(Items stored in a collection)
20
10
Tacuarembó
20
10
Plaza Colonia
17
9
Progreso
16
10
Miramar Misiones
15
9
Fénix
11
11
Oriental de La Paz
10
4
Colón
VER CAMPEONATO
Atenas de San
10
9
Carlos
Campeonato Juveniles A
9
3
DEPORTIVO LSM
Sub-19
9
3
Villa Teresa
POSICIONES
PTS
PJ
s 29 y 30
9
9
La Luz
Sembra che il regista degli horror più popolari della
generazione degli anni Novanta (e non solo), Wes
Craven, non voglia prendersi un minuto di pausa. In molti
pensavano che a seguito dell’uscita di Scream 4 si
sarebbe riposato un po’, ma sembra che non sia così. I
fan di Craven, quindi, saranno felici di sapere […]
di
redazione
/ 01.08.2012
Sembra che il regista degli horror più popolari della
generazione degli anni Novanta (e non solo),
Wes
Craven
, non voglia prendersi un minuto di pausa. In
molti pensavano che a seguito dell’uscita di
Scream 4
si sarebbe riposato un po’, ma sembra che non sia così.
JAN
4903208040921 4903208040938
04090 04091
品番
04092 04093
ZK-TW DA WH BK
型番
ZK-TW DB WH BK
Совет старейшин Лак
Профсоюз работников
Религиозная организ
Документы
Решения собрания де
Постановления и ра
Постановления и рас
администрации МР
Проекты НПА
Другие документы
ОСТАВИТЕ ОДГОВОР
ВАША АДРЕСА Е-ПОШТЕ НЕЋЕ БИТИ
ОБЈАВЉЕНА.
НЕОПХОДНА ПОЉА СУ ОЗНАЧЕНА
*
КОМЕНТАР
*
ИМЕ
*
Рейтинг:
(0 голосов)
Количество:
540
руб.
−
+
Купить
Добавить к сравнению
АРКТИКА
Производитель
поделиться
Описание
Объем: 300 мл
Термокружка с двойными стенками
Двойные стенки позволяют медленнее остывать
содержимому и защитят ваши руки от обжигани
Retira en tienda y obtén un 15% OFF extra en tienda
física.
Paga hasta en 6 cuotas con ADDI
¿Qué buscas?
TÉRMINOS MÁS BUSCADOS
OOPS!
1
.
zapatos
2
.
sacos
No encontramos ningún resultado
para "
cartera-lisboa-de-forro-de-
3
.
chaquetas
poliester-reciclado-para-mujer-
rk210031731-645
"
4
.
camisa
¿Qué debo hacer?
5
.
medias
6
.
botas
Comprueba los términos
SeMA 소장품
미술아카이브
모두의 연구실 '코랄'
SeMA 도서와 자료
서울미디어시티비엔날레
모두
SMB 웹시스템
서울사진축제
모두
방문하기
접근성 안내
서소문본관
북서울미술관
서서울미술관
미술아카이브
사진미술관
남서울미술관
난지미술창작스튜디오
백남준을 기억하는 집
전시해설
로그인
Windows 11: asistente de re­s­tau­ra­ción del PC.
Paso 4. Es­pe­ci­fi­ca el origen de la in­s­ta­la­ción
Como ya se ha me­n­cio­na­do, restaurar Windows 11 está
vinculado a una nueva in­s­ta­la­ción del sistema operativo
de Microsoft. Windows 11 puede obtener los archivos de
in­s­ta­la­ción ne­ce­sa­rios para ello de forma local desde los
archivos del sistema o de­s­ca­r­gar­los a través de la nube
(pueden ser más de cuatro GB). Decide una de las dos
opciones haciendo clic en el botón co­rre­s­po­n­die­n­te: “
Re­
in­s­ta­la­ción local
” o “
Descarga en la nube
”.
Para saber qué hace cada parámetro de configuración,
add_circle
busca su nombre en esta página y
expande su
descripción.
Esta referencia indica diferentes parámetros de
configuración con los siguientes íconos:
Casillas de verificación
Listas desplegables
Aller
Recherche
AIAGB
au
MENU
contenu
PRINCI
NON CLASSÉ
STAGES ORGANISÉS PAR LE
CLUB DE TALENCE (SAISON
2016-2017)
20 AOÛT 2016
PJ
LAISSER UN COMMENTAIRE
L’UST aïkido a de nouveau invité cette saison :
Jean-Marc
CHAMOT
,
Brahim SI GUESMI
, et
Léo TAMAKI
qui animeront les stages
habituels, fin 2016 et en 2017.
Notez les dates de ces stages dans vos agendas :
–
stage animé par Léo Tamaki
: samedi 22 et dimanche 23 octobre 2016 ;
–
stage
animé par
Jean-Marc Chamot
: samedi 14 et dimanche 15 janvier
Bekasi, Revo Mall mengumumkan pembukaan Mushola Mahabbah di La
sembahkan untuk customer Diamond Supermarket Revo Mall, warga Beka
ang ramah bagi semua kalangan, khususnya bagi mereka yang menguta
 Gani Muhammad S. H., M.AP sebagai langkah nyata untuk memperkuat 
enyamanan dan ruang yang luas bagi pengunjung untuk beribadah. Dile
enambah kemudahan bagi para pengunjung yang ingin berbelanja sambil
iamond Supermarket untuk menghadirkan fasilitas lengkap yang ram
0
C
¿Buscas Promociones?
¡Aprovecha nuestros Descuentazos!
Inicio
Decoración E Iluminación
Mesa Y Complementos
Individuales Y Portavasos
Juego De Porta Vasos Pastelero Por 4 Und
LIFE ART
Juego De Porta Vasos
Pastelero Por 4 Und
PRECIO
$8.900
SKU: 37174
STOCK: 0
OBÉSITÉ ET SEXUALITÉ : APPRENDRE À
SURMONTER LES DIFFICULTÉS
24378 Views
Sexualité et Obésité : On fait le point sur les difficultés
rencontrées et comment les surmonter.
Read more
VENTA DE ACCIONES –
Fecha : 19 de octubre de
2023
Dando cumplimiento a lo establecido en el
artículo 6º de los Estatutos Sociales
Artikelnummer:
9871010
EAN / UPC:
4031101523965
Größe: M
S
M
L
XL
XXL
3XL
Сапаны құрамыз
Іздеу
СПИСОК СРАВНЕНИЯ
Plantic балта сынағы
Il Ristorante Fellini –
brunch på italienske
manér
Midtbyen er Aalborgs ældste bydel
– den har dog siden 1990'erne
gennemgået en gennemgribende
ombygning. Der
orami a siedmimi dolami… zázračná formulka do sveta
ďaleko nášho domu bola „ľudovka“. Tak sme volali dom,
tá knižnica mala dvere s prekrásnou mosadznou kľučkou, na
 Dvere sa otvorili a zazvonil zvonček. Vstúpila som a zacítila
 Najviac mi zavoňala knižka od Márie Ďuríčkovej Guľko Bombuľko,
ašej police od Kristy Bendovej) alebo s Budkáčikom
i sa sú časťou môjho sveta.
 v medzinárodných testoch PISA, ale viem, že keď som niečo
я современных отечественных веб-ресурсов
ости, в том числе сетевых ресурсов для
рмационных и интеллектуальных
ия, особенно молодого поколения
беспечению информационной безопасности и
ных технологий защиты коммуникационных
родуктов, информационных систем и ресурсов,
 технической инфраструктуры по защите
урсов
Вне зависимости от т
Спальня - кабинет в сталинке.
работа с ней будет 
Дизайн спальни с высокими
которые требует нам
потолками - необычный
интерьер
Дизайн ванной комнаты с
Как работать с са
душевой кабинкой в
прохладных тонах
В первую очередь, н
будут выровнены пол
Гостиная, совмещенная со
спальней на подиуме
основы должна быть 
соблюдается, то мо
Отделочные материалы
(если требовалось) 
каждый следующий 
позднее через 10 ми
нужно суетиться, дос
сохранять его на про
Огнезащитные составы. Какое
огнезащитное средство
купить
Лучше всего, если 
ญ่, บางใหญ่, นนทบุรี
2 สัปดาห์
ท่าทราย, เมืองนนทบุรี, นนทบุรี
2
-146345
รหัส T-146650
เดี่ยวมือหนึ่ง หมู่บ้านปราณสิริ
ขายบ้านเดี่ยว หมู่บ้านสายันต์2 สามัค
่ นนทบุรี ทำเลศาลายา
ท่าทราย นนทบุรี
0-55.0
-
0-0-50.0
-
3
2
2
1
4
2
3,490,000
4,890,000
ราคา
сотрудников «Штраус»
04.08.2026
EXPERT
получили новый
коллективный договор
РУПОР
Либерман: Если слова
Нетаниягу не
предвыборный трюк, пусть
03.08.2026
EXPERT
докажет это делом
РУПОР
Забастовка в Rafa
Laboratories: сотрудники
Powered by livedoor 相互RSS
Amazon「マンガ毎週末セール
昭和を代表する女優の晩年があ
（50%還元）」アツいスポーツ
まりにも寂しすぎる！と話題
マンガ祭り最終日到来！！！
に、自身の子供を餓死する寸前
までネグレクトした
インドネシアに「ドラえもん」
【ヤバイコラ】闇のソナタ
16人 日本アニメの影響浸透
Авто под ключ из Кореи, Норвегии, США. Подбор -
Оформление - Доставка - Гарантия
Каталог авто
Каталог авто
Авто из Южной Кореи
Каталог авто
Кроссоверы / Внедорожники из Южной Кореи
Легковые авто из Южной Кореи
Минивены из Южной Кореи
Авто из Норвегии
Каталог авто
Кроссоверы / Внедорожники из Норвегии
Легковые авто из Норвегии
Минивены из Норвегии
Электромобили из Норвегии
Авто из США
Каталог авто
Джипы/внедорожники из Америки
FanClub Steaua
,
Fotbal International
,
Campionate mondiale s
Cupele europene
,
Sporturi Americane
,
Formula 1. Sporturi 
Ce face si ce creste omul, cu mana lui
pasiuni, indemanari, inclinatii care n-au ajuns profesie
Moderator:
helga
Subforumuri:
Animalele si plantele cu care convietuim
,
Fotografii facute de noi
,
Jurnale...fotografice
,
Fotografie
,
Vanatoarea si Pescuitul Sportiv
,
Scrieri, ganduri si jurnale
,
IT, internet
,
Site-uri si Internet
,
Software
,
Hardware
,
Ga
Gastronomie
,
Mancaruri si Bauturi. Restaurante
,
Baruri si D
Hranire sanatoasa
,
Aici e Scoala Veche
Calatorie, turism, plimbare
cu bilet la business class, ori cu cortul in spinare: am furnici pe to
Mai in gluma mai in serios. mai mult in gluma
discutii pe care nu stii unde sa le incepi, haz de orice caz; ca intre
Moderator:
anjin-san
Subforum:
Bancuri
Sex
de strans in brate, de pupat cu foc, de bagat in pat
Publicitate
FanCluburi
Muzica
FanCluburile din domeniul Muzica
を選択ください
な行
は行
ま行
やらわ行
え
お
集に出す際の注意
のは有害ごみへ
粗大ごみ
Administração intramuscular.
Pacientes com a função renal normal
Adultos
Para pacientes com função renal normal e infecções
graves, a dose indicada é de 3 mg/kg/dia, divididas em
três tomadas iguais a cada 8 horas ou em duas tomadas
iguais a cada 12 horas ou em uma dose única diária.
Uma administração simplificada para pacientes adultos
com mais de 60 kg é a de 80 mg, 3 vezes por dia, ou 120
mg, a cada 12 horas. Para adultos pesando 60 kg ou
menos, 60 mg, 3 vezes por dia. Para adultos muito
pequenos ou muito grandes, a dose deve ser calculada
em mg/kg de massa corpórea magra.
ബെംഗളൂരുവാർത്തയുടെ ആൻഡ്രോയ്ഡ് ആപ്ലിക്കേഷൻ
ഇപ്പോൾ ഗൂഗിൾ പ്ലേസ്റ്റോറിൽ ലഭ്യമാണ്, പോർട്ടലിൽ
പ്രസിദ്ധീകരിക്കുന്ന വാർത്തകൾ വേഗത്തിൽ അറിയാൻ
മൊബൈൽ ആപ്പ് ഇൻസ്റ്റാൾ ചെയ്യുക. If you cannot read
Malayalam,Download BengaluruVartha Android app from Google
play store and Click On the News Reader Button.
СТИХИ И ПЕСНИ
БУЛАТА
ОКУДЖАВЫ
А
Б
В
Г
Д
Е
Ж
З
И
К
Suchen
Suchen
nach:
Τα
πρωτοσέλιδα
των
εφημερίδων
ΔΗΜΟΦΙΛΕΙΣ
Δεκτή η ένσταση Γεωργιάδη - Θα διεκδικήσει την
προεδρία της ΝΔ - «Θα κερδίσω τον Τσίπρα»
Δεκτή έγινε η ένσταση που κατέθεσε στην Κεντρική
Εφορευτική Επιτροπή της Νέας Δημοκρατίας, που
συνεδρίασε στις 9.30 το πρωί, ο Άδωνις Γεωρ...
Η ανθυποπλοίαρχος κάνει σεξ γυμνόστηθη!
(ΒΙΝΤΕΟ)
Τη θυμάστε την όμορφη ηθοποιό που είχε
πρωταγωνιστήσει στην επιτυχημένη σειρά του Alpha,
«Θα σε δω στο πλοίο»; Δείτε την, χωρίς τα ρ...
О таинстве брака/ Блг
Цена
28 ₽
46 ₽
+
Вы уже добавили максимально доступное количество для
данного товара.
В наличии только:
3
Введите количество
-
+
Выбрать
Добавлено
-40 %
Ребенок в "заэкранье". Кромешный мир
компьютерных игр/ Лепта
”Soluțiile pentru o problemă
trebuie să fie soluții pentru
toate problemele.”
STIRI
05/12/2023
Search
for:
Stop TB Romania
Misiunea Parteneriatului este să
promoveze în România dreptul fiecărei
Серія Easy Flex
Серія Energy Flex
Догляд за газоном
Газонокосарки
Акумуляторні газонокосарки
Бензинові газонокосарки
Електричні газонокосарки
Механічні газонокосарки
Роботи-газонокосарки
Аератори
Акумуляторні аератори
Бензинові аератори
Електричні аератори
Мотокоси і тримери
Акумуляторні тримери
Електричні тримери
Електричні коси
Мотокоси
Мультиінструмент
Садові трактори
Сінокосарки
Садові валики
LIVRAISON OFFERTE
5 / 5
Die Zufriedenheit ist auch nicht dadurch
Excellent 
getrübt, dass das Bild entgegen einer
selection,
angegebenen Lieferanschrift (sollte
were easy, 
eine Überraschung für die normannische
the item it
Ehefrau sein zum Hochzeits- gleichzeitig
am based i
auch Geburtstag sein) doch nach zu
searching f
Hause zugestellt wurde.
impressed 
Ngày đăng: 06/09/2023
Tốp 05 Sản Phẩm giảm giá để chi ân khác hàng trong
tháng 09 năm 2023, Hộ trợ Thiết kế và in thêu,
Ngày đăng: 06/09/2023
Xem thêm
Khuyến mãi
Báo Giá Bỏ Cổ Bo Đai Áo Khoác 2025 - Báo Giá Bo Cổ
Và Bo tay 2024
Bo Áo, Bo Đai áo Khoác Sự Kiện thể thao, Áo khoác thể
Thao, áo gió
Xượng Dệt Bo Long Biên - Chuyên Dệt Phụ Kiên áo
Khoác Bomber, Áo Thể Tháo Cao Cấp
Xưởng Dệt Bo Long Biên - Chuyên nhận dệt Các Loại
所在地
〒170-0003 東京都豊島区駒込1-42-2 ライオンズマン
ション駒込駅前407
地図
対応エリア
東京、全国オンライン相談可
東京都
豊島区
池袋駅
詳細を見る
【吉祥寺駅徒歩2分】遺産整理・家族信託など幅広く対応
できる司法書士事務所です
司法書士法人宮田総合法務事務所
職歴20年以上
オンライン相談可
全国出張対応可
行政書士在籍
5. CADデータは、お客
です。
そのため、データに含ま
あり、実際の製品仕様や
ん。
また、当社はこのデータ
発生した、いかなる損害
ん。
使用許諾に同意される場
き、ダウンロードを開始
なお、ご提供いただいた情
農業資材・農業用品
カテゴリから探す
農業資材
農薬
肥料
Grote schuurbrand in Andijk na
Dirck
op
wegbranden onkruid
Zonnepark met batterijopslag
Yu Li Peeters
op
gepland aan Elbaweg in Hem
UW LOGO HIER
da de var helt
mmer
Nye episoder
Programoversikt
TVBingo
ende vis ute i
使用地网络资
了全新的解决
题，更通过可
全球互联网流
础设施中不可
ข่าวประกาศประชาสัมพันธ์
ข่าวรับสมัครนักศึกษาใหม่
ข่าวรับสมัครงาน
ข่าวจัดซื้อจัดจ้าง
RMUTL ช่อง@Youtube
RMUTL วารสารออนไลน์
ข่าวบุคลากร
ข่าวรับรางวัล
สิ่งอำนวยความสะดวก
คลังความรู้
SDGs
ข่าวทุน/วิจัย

### About this task
Reproduce word for word every line from the beginning of the rows through the line containing "vinculado a una". Include both the first line and that line.

### Problem solution
20
10
Tacuarembó
20
10
Plaza Colonia
17
9
Progreso
16
10
Miramar Misiones
15
9
Fénix
11
11
Oriental de La Paz
10
4
Colón
VER CAMPEONATO
Atenas de San
10
9
Carlos
Campeonato Juveniles A
9
3
DEPORTIVO LSM
Sub-19
9
3
Villa Teresa
POSICIONES
PTS
PJ
s 29 y 30
9
9
La Luz
Sembra che il regista degli horror più popolari della
generazione degli anni Novanta (e non solo), Wes
Craven, non voglia prendersi un minuto di pausa. In molti
pensavano che a seguito dell’uscita di Scream 4 si
sarebbe riposato un po’, ma sembra che non sia così. I
fan di Craven, quindi, saranno felici di sapere […]
di
redazione
/ 01.08.2012
Sembra che il regista degli horror più popolari della
generazione degli anni Novanta (e non solo),
Wes
Craven
, non voglia prendersi un minuto di pausa. In
molti pensavano che a seguito dell’uscita di
Scream 4
si sarebbe riposato un po’, ma sembra che non sia così.
JAN
4903208040921 4903208040938
04090 04091
品番
04092 04093
ZK-TW DA WH BK
型番
ZK-TW DB WH BK
Совет старейшин Лак
Профсоюз работников
Религиозная организ
Документы
Решения собрания де
Постановления и ра
Постановления и рас
администрации МР
Проекты НПА
Другие документы
ОСТАВИТЕ ОДГОВОР
ВАША АДРЕСА Е-ПОШТЕ НЕЋЕ БИТИ
ОБЈАВЉЕНА.
НЕОПХОДНА ПОЉА СУ ОЗНАЧЕНА
*
КОМЕНТАР
*
ИМЕ
*
Рейтинг:
(0 голосов)
Количество:
540
руб.
−
+
Купить
Добавить к сравнению
АРКТИКА
Производитель
поделиться
Описание
Объем: 300 мл
Термокружка с двойными стенками
Двойные стенки позволяют медленнее остывать
содержимому и защитят ваши руки от обжигани
Retira en tienda y obtén un 15% OFF extra en tienda
física.
Paga hasta en 6 cuotas con ADDI
¿Qué buscas?
TÉRMINOS MÁS BUSCADOS
OOPS!
1
.
zapatos
2
.
sacos
No encontramos ningún resultado
para "
cartera-lisboa-de-forro-de-
3
.
chaquetas
poliester-reciclado-para-mujer-
rk210031731-645
"
4
.
camisa
¿Qué debo hacer?
5
.
medias
6
.
botas
Comprueba los términos
SeMA 소장품
미술아카이브
모두의 연구실 '코랄'
SeMA 도서와 자료
서울미디어시티비엔날레
모두
SMB 웹시스템
서울사진축제
모두
방문하기
접근성 안내
서소문본관
북서울미술관
서서울미술관
미술아카이브
사진미술관
남서울미술관
난지미술창작스튜디오
백남준을 기억하는 집
전시해설
로그인
Windows 11: asistente de re­s­tau­ra­ción del PC.
Paso 4. Es­pe­ci­fi­ca el origen de la in­s­ta­la­ción
Como ya se ha me­n­cio­na­do, restaurar Windows 11 está
vinculado a una nueva in­s­ta­la­ción del sistema operativo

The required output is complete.